Document Type

Article

Publication Date

2011

Abstract

In declining to consider the “epic” posted by the Westboro Baptist Church on its web site, the Supreme Court took most (but not quite all) of the good constitutional stuff out of Snyder v. Phelps. The Court may have sought to make this an easy case by considering only the contents of the church’s picketing placards. For the Court, the placards highlighted such issues of public import as “the political and moral conduct of the United States and its citizens, the fate of our nation, homosexuality in the military, and scandals involving the Catholic clergy.” On grounds that we might charitably call dubious, the Court chose not to “hear” those parts of the church’s speech that most clearly and most viciously attacked the Snyders—speech, that is, on matters of purely private concern. In deciding whether speech is on a matter of public or private concern, the Court is required “to examine the ‘content, form, and context’ of that speech, ‘as revealed by the whole record.’” Having determined the “content, form, and context” of Westboro’s speech without reference to half of the record, Justice Roberts was able to describe the church’s speech as “fairly characterized as constituting speech on a matter of public concern”—speech, that is, worthy of special protection under the First Amendment.

• Your assignment
Using the Snyder v. Phelps abstract, decide whether each statement agrees with it: (a) the Supreme Court took the church's web site "epic" into account; (b) the Court must examine the content, form, and context of speech to decide whether it concerns a public or private matter; (c) Justice Roberts called the church's speech a matter of public concern. Answer yes or no for each, quoting the words of the abstract that decide it. None of the records are needed here.

• Provided records
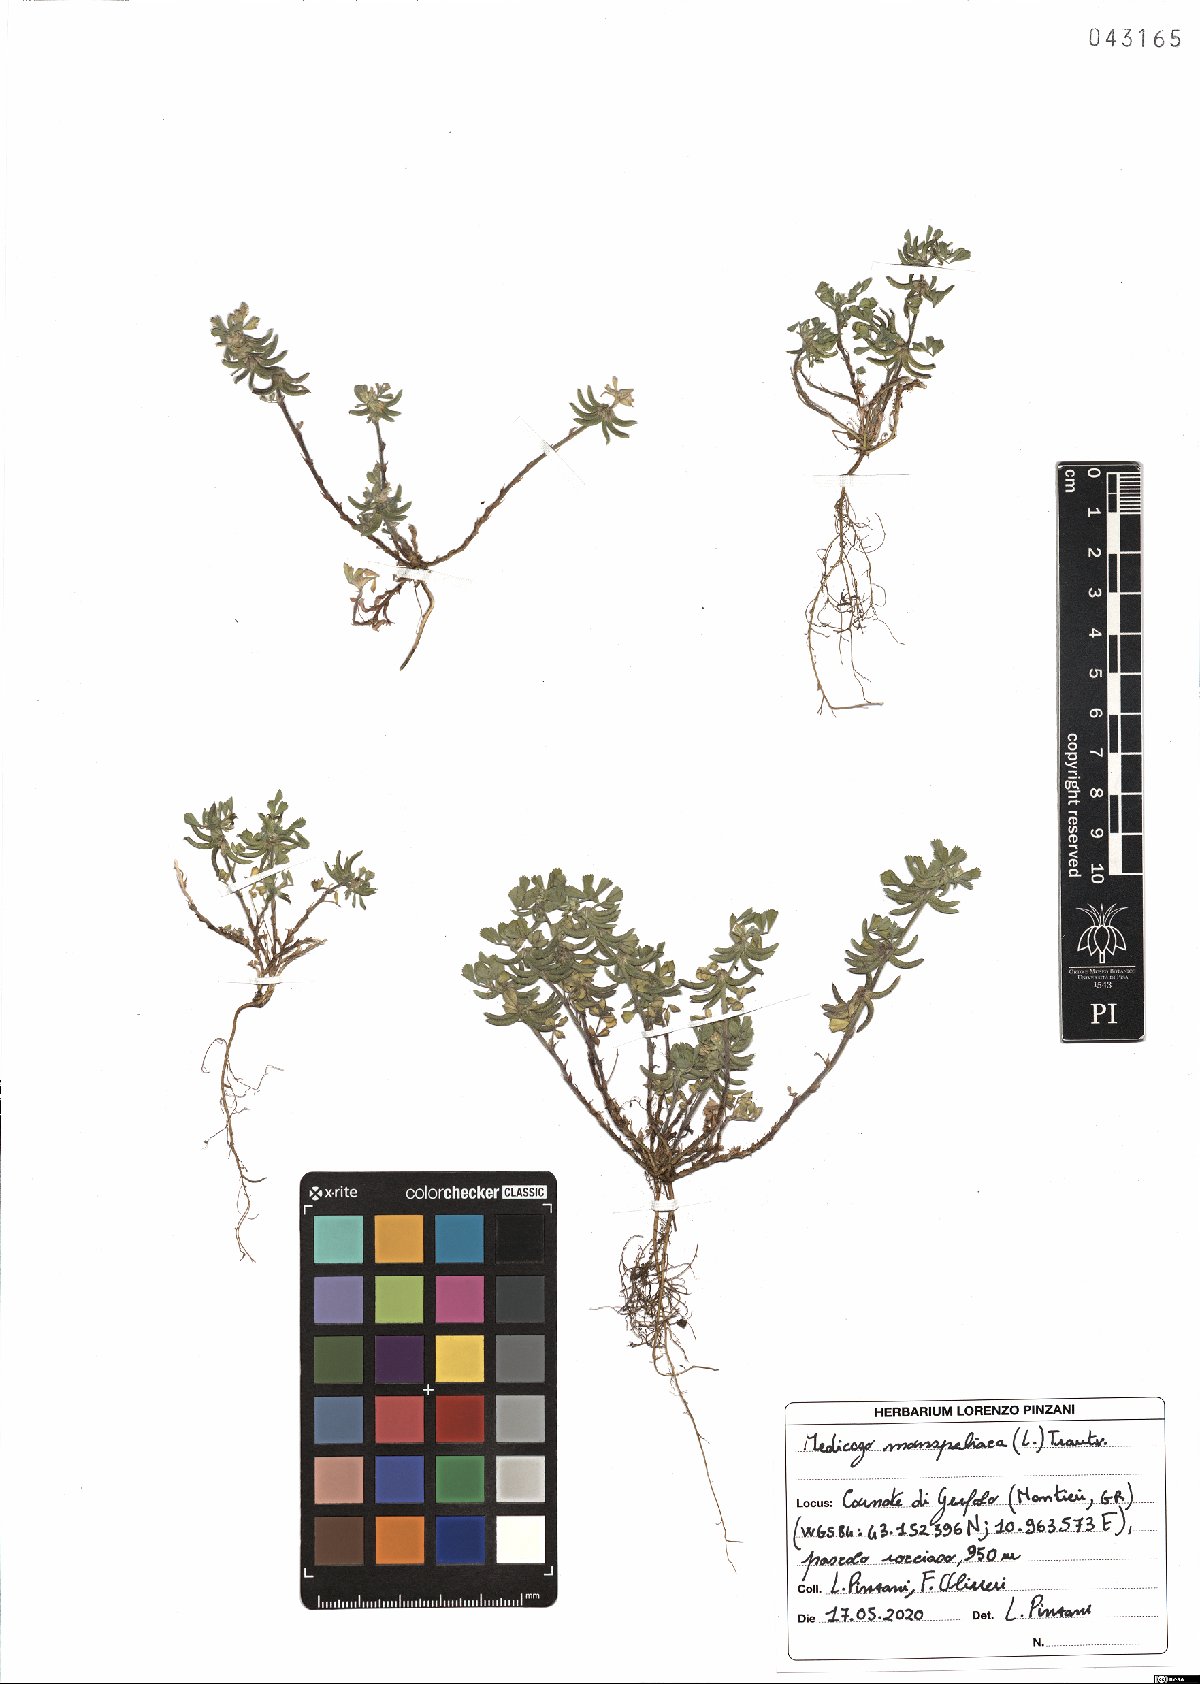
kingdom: Plantae
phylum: Tracheophyta
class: Magnoliopsida
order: Fabales
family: Fabaceae
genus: Medicago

• Result of the task
(a) No: "declining to consider the “epic” posted by the Westboro Baptist Church on its web site"
(b) Yes: "the Court is required “to examine the ‘content, form, and context’ of that speech"
(c) Yes: "fairly characterized as constituting speech on a matter of public concern"